Publié par Brand Wagenaar le décembre 13, 2017

BREXIT : Conséquences filières horticoles


« Que ce soit un Brexit dur ou mou. Cela va faire mal à la filière horticole Néerlandaise », déclare Matthijs Mesken, directeur de l’organisme VGB, à propos du pré accord intervenu entre l’UE et la Grande Bretagne sur les principales modalités du Brexit.

D’après M. Mesken, l’incertitude aurait été encore bien pire si un accord n’était pas intervenu. « Nous savons maintenant que le Brexit va se poursuivre. A compter de maintenant en tous cas, l’UE et la Grande Bretagne vont pouvoir travailler aux détails de cet accord. Sinon il aurait fallu attendre encore une demie année avant de commencer. C’est bien que cette première phase ait eu lieu, mais cela ne sera pas facile. »

Les politiques vont pouvoir maintenant discuter des nouvelles règles commerciales. Selon M. Mesken, et c’est là que commencent les difficultés. « Nous n’avons pas idée de ce qui va en sortir. Comment les choses vont elles être réglées ? Nous avons à faire à des produits frais. Devront ils attendre des heures à la Frontière pour des autorisations phytosanitaires, des règles administratives à effectuer ou des contrôles des douanes ? Cela va forcément ralentir le processus logistique et cela va coûter du temps et de l’argent. M. Donald Tusk (président au conseil Européen) déclare : « Le plus difficile va maintenant commencer. Nous allons entrer dans le contenu des règlementations, et nous devrons aller en profondeur.”

Le Directeur du VGB précise que l’on ne sait pas encore si ce sera un Brexit dur ou pas. « Des droits de douane élevé ou pas. Dans tous les cas ça va faire mal à toutes les parties. » J’espère seulement que les contrôles se feront de manière pratique. Que les camions chargés de fleurs et plantes munis des bons papiers pourront passer rapidement et ne seront pas stoppés et ouverts en route. Nous ne transportons pas des machines à laver ou des frigidaires qui peuvent être mis en attente sans dommages. Ce sont des produits frais.”

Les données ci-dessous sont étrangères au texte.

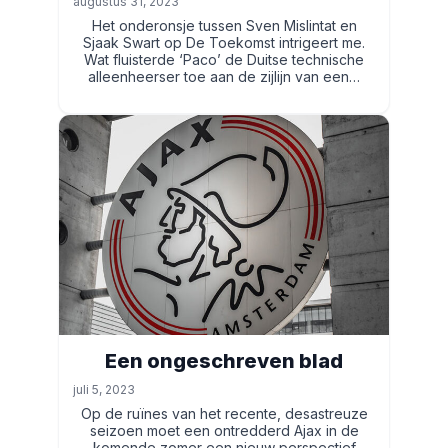
augustus 31, 2023
Het onderonsje tussen Sven Mislintat en
Sjaak Swart op De Toekomst intrigeert me.
Wat fluisterde ‘Paco’ de Duitse technische
alleenheerser toe aan de zijlijn van een…
Een ongeschreven blad
juli 5, 2023
Op de ruïnes van het recente, desastreuze
seizoen moet een ontredderd Ajax in de
komende zomer een nieuw perspectief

Mesken confirme que cette incertitude est également difficile pour les entreprises. « Les entreprises ne savent pas comment anticiper, car elles ne savent pas comment cela va se passer. Et il s’agit quand même d’un marché de près d’ 1 milliard d’€ de fleurs et plantes. Ce n’est pas possible en un claquement de doigt de le répartir sur les autres marchés.”

L’association Transport et Logistiek Nederland (TLN) déclare être confiante dans l’évolution des accords entre l’UE et la Grande Bretagne. Ils parient sur « Un Brexit tempéré » et c’est une bonne nouvelle pour les entreprises qui font du commerce avec les Iles britanniques. S’il n’y avait pas eu de pré accord accords entre l’UE et la Grande Bretagne « un Brexit dur » aurait eu des conséquences préjudiciables pour toute notre filière.

Bien que le risque d’un Brexit dur semble s’éloigner, les conditions de la séparation entre l’UE et les iles britanniques ne sont pas encore définies.  M.Arthur van Dijk directeur de l’organisme TLN : « Les véritables évolutions restent encore difficiles à prévoir. Les préférences de TLN vont vers une participation de la Grande Bretagne à l’Espace Européen, comme membre de l’association de libre échange. L’Islande, le Liechtenstein et la Norvège ont actuellement ce genre de relations avec l’UE.

Ce qui est probable, c’est que les exportateurs Néerlandais qui vont rencontrer toutes sortes de difficultés, vont se tourner en priorité vers les deux autres principaux marchés de la Hollande, c’est à dire l’Allemagne et la France où il faut s’attendre à une concurrences de plus en plus acharnée entre eux sur ces marchés.